> **Your instructions**: Omit every picture, and retype the lines that run from the beginning of the data below through the line containing "We'll develop a", inclusive.

# # # # # # #

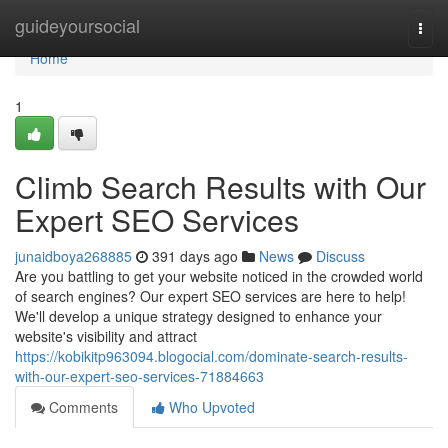
Home
guideyoursocial
Togg
navi
Home
1
Climb Search Results with Our
Expert SEO Services
junaidboya268885
391 days ago
News
Discuss
Are you battling to get your website noticed in the crowded world
of search engines? Our expert SEO services are here to help!
We'll develop a unique strategy designed to enhance your
website's visibility and attract
https://kobikitp963094.blogocial.com/dominate-search-results-
with-our-expert-seo-services-71884663
Comments
Who Upvoted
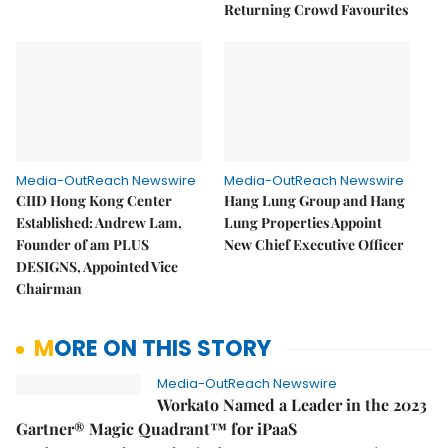
Returning Crowd Favourites
Media-OutReach Newswire
Media-OutReach Newswire
CIID Hong Kong Center
Hang Lung Group and Hang
Established: Andrew Lam,
Lung Properties Appoint
Founder of am PLUS
New Chief Executive Officer
DESIGNS, Appointed Vice
Chairman
MORE ON THIS STORY
Media-OutReach Newswire
Workato Named a Leader in the 2023
Gartner® Magic Quadrant™ for iPaaS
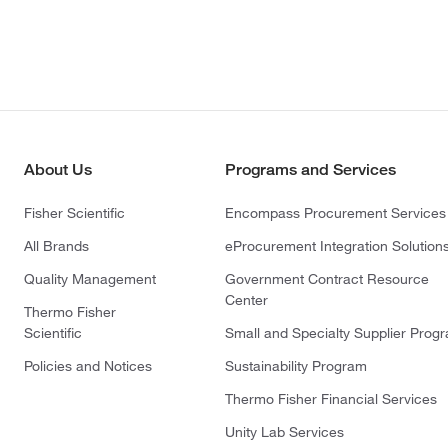
About Us
Programs and Services
Fisher Scientific
Encompass Procurement Services
All Brands
eProcurement Integration Solution
Quality Management
Government Contract Resource
Center
Thermo Fisher
Scientific
Small and Specialty Supplier Prog
Policies and Notices
Sustainability Program
Thermo Fisher Financial Services
Unity Lab Services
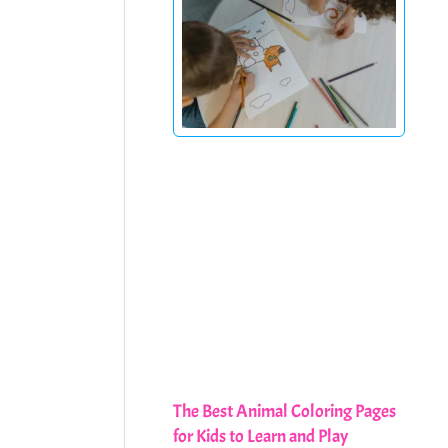
The Best Animal Coloring Pages
for Kids to Learn and Play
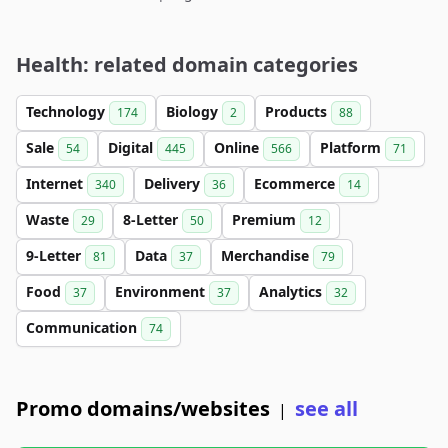
Health: related domain categories
Technology
Biology
Products
174
2
88
Sale
Digital
Online
Platform
54
445
566
71
Internet
Delivery
Ecommerce
340
36
14
Waste
8-Letter
Premium
29
50
12
9-Letter
Data
Merchandise
81
37
79
Food
Environment
Analytics
37
37
32
Communication
74
Promo domains/websites
see all
|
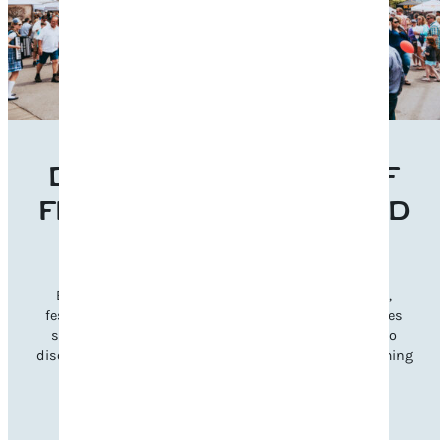
DISCOVER THE BEST OF
FRANKLIN’S EVENTS AND
FESTIVALS
Experience Franklin’s vibrant charm through music,
festivals, and seasonal celebrations. Explore categories
such as music, cultural, and family-friendly events to
discover gatherings that inspire and reflect our welcoming
community spirit.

# # # # # # #

> **Answer to this task**:
Home
guideyoursocial
Togg
navi
Home
1
Climb Search Results with Our
Expert SEO Services
junaidboya268885
391 days ago
News
Discuss
Are you battling to get your website noticed in the crowded world
of search engines? Our expert SEO services are here to help!
We'll develop a unique strategy designed to enhance your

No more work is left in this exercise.